─── Page extract

Employees incapacitated for work - Re-integration and termination due to medical force majeure

02 Jan 2017

The long awaited law on various provisions regarding labour law in the context of incapacity for work was finally published, together with two royal decrees which entered into force on 1 December 2016. These regulations introduce the principle of a re-integration track within the company for employees temporarily or permanently incapacitated for work.

The law provides the possibility to conclude an annex to the employment contract in which the volume of work, the work schedule, the salary or the nature of the employment can be determined. The employee will keep enjoying all the acquired benefits unless otherwise agreed between the parties. There also is a rebuttable presumption that the previous employment relationship will be retained.

The second important amendment is that termination of an employment contract due to medical force majeure will only be possible after the re-integration procedure of an employee permanently incapacitated for work comes to a definitive end.

In addition to the employee and the medical officer of the health insurance fund, the employer can also ask the prevention advisor - company doctor to initiate the re-integration procedure.  However, this can only be done after at least four months of work incapacity or after the receipt of a certificate of the treating doctor attesting to the employee’s permanent work incapacity.

Based on the re-integration assessment, the prevention advisor - company doctor can, among others, indicate whether the employee is capable of working for the employer on a temporarily or permanently adapted basis.

──────

- Requirement 1: In the article on re-integration of incapacitated employees, on what date did the two royal decrees enter into force?
- Requirement 2: Quote the article on re-integration of incapacitated employees from "In addition to" to "permanent work incapacity.".

─── Data extract

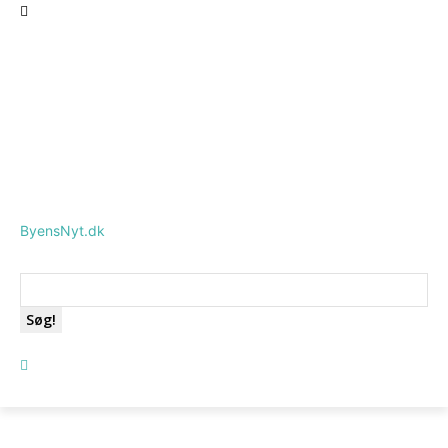
ByensNyt.dk
Søg!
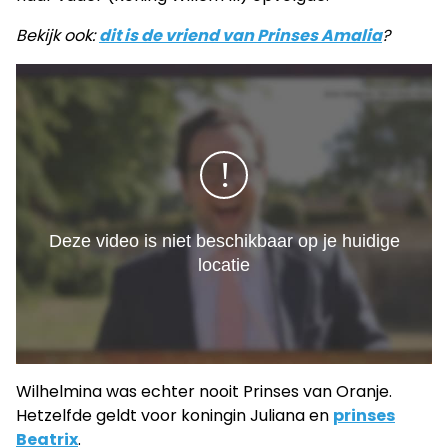
Bekijk ook:
dit is de vriend van Prinses Amalia
?
Wilhelmina was echter nooit Prinses van Oranje.
Hetzelfde geldt voor koningin Juliana en
prinses
Beatrix
.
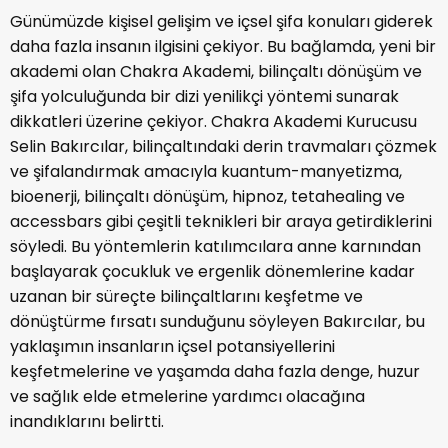
Günümüzde kişisel gelişim ve içsel şifa konuları giderek
daha fazla insanın ilgisini çekiyor. Bu bağlamda, yeni bir
akademi olan Chakra Akademi, bilinçaltı dönüşüm ve
şifa yolculuğunda bir dizi yenilikçi yöntemi sunarak
dikkatleri üzerine çekiyor. Chakra Akademi Kurucusu
Selin Bakırcılar, bilinçaltındaki derin travmaları çözmek
ve şifalandırmak amacıyla kuantum-manyetizma,
bioenerji, bilinçaltı dönüşüm, hipnoz, tetahealing ve
accessbars gibi çeşitli teknikleri bir araya getirdiklerini
söyledi. Bu yöntemlerin katılımcılara anne karnından
başlayarak çocukluk ve ergenlik dönemlerine kadar
uzanan bir süreçte bilinçaltlarını keşfetme ve
dönüştürme fırsatı sunduğunu söyleyen Bakırcılar, bu
yaklaşımın insanların içsel potansiyellerini
keşfetmelerine ve yaşamda daha fazla denge, huzur
ve sağlık elde etmelerine yardımcı olacağına
inandıklarını belirtti.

──────

- Task solution 1: 1 December 2016

- Task solution 2:
In addition to the employee and the medical officer of the health insurance fund, the employer can also ask the prevention advisor - company doctor to initiate the re-integration procedure.  However, this can only be done after at least four months of work incapacity or after the receipt of a certificate of the treating doctor attesting to the employee’s permanent work incapacity.